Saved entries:
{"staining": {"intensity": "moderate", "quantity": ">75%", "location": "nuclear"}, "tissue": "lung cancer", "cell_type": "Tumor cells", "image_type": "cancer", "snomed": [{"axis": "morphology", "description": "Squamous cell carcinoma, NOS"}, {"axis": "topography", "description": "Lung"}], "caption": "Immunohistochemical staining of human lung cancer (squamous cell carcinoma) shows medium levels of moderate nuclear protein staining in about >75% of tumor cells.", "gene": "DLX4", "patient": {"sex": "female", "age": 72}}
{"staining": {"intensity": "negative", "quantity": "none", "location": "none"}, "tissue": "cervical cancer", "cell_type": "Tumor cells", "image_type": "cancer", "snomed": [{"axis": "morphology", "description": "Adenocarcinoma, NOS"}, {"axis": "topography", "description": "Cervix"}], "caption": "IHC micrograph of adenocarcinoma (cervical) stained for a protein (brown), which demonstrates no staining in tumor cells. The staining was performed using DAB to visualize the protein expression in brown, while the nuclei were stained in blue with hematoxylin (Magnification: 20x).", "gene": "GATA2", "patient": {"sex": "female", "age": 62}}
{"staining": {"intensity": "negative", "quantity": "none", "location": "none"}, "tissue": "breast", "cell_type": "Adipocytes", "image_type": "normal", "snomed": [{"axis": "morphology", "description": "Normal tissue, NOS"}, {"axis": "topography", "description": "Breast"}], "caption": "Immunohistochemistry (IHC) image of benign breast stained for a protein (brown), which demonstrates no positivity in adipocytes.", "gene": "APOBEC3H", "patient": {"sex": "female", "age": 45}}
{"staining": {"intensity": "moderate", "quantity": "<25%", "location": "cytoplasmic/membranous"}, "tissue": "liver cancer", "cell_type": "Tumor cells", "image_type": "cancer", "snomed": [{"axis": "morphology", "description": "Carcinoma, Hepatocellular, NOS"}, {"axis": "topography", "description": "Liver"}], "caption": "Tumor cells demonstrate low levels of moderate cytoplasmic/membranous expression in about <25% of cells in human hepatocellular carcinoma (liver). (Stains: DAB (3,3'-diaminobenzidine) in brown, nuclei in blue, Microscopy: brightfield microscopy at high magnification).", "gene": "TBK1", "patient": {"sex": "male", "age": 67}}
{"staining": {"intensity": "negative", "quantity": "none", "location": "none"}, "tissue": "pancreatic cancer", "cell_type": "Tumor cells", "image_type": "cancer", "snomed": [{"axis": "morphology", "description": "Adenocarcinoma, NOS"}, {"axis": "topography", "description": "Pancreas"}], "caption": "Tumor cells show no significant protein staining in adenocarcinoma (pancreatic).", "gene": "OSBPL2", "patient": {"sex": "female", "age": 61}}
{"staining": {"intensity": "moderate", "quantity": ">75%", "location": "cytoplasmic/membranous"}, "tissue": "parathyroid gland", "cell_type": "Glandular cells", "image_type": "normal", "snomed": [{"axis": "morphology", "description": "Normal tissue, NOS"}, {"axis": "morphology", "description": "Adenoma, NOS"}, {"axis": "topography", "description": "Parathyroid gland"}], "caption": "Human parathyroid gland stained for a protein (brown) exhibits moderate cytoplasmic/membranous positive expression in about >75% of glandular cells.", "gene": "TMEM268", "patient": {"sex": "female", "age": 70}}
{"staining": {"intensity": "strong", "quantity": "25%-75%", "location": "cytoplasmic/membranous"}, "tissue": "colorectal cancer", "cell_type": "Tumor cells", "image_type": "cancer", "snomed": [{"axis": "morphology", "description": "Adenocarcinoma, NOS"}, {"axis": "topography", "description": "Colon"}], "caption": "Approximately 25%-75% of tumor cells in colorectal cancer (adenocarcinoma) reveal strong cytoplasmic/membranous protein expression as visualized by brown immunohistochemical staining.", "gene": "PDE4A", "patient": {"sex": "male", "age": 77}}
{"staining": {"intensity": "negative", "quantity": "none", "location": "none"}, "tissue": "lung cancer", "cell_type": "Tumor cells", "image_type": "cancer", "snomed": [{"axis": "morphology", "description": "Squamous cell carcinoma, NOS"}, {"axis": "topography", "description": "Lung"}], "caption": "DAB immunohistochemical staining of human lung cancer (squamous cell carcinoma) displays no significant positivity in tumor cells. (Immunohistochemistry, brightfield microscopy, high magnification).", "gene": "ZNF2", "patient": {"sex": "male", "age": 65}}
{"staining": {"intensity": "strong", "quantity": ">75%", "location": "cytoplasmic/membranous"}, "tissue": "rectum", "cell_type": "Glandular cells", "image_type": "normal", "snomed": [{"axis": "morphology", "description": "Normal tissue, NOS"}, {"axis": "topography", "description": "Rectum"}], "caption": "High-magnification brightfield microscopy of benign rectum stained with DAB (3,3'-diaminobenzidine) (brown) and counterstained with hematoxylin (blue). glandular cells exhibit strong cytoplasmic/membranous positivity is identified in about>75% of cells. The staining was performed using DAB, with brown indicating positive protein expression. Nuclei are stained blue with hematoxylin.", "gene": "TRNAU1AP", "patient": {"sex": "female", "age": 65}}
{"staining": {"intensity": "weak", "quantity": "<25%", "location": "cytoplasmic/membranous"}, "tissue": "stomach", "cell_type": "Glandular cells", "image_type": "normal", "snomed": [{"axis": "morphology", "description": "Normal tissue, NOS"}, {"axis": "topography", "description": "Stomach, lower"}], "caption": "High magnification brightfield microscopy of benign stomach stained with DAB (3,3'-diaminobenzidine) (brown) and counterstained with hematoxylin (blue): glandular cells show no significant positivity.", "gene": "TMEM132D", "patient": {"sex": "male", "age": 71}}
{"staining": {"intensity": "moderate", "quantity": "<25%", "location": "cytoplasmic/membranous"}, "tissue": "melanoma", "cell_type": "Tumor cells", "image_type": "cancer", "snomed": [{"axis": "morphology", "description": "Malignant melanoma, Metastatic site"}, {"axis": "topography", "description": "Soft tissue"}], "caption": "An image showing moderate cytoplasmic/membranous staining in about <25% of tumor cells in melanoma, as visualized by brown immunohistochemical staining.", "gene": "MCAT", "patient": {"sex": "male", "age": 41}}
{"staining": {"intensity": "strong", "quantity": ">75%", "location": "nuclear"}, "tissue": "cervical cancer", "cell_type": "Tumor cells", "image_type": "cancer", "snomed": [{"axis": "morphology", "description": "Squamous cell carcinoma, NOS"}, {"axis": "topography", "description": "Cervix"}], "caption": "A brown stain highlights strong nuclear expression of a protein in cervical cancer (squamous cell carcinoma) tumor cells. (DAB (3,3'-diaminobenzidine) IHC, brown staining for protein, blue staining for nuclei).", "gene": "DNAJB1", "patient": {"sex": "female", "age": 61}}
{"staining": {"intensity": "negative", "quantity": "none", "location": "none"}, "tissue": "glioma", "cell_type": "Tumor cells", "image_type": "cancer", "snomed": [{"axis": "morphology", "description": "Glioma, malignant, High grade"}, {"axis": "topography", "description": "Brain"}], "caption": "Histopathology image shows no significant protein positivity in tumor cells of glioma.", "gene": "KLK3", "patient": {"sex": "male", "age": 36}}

■ **Task**
From the records above, pick out and copy each line holding the word "Glandular".

■ **Answer to this exercise**
{"staining": {"intensity": "moderate", "quantity": ">75%", "location": "cytoplasmic/membranous"}, "tissue": "parathyroid gland", "cell_type": "Glandular cells", "image_type": "normal", "snomed": [{"axis": "morphology", "description": "Normal tissue, NOS"}, {"axis": "morphology", "description": "Adenoma, NOS"}, {"axis": "topography", "description": "Parathyroid gland"}], "caption": "Human parathyroid gland stained for a protein (brown) exhibits moderate cytoplasmic/membranous positive expression in about >75% of glandular cells.", "gene": "TMEM268", "patient": {"sex": "female", "age": 70}}
{"staining": {"intensity": "strong", "quantity": ">75%", "location": "cytoplasmic/membranous"}, "tissue": "rectum", "cell_type": "Glandular cells", "image_type": "normal", "snomed": [{"axis": "morphology", "description": "Normal tissue, NOS"}, {"axis": "topography", "description": "Rectum"}], "caption": "High-magnification brightfield microscopy of benign rectum stained with DAB (3,3'-diaminobenzidine) (brown) and counterstained with hematoxylin (blue). glandular cells exhibit strong cytoplasmic/membranous positivity is identified in about>75% of cells. The staining was performed using DAB, with brown indicating positive protein expression. Nuclei are stained blue with hematoxylin.", "gene": "TRNAU1AP", "patient": {"sex": "female", "age": 65}}
{"staining": {"intensity": "weak", "quantity": "<25%", "location": "cytoplasmic/membranous"}, "tissue": "stomach", "cell_type": "Glandular cells", "image_type": "normal", "snomed": [{"axis": "morphology", "description": "Normal tissue, NOS"}, {"axis": "topography", "description": "Stomach, lower"}], "caption": "High magnification brightfield microscopy of benign stomach stained with DAB (3,3'-diaminobenzidine) (brown) and counterstained with hematoxylin (blue): glandular cells show no significant positivity.", "gene": "TMEM132D", "patient": {"sex": "male", "age": 71}}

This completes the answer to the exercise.